» Extract provided:
We focused on the worst-case scenario by further considering a publishing period of 0.1 s, as shown in Figure 16. In this case, messages enter the Broker(s) queues at a higher frequency, leading to earlier congestion. Therefore, when addressing a real system design, it is essential to consider the overall publishing rate and to proportionally and dynamically adjust the number of Brokers and their load-balancing scheme.
To conclude the performance analysis, the On Tangle Throughput, which represents the average number of messages eventually published by the IOTA Node per second, is depicted in Figure 17 for a publishing period of 1 s. It can be pointed out that, in the absence of bottlenecks caused by Brokers, the throughput directly corresponds to the number of messages generated per second by all IoT sources. Moreover, a couple of curves (in blue) correspond to the worst-case situation, i.e., one Broker with a higher service time (as already identified in Figure 15), where the throughput decreases due to the congestion effect. Once again, the load-balanced solution provides a remarkable advantage in terms of achievable performance.
As a final consideration, it is important to note that the Fog PU and the IOTA Node can also potentially become bottlenecks if they are unable to handle the traffic generated by the IoT sources. Hence, a load-balancing architecture can be applied to these network elements. However, the message arrival rate and, consequently, the processing rate for these devices are typically lower than those for the Brokers. As a result, their design requirements are expected to be less demanding, and for this reason, we adopted a conservative approach in the proposed system.

» Exercise description:
In the performance analysis above, what does the On Tangle Throughput represent? The entries that follow have no connection to the performance analysis above.

» Dataset records:
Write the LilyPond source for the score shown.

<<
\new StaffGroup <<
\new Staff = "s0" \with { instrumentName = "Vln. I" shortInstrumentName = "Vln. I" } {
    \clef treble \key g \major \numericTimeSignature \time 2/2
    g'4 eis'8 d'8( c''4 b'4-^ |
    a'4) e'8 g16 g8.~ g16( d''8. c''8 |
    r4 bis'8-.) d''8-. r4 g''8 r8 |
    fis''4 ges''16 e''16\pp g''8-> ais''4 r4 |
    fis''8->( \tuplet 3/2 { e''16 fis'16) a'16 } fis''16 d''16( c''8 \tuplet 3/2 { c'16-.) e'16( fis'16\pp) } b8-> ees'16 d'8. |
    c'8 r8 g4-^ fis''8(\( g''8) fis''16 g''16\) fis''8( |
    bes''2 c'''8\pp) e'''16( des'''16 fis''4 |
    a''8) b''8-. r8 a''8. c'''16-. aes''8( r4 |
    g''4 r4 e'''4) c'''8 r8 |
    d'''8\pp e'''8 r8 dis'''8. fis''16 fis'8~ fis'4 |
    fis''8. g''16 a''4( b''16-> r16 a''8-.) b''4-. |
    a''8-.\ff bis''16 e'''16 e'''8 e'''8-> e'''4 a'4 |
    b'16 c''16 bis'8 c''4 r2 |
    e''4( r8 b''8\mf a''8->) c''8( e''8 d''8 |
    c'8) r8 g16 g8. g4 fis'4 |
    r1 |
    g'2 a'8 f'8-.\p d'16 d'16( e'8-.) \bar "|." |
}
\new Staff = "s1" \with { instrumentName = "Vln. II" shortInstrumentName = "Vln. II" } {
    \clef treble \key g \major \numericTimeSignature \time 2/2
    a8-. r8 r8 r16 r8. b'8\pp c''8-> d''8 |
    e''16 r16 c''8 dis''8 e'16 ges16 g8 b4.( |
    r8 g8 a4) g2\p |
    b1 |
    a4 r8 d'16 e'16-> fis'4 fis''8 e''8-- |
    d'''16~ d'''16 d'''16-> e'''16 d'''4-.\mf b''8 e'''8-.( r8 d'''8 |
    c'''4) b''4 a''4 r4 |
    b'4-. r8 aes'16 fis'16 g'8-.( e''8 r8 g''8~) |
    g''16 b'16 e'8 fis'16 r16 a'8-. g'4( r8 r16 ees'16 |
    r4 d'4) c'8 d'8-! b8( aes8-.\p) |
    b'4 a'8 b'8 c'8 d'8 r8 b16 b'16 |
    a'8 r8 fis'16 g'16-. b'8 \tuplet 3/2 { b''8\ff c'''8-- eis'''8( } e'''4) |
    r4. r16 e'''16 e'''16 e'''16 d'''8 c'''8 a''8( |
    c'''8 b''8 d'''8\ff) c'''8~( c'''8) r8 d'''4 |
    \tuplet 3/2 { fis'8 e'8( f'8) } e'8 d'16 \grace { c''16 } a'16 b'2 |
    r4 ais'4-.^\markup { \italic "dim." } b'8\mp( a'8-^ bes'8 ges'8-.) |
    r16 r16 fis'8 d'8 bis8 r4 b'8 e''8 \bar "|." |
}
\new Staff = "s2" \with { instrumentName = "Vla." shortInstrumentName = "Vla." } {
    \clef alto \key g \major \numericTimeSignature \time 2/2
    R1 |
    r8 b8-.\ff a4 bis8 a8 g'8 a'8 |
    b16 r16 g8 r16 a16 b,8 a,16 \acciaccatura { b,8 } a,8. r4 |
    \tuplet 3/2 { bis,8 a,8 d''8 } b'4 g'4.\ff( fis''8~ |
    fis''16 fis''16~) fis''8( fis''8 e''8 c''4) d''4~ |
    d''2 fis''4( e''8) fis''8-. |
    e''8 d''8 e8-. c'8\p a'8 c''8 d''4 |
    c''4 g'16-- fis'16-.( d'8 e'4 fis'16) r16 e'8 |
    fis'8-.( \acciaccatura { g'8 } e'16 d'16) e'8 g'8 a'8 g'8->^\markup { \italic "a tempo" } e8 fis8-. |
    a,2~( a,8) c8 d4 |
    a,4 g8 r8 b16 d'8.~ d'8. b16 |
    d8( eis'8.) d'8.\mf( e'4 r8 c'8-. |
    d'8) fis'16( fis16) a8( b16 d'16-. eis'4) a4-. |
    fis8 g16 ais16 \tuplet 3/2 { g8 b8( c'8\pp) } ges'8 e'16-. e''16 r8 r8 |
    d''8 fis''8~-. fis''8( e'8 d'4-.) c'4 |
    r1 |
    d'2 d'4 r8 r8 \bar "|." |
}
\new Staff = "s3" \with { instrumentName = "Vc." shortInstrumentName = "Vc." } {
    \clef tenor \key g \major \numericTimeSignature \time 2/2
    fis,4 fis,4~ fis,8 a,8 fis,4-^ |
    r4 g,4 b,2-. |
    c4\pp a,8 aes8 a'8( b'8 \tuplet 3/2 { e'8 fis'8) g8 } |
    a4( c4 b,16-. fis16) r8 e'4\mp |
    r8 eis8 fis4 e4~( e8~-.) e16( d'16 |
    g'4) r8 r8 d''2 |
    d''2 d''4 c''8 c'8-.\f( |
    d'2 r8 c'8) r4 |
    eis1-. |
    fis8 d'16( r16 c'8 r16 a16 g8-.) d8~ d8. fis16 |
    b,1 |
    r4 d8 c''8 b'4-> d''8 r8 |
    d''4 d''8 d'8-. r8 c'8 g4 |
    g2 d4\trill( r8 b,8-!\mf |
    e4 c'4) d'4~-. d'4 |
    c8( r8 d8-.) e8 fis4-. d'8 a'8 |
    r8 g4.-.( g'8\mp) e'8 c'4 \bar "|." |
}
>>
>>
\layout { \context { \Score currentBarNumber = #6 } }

» Task solution:
The average number of messages eventually published by the IOTA Node per second.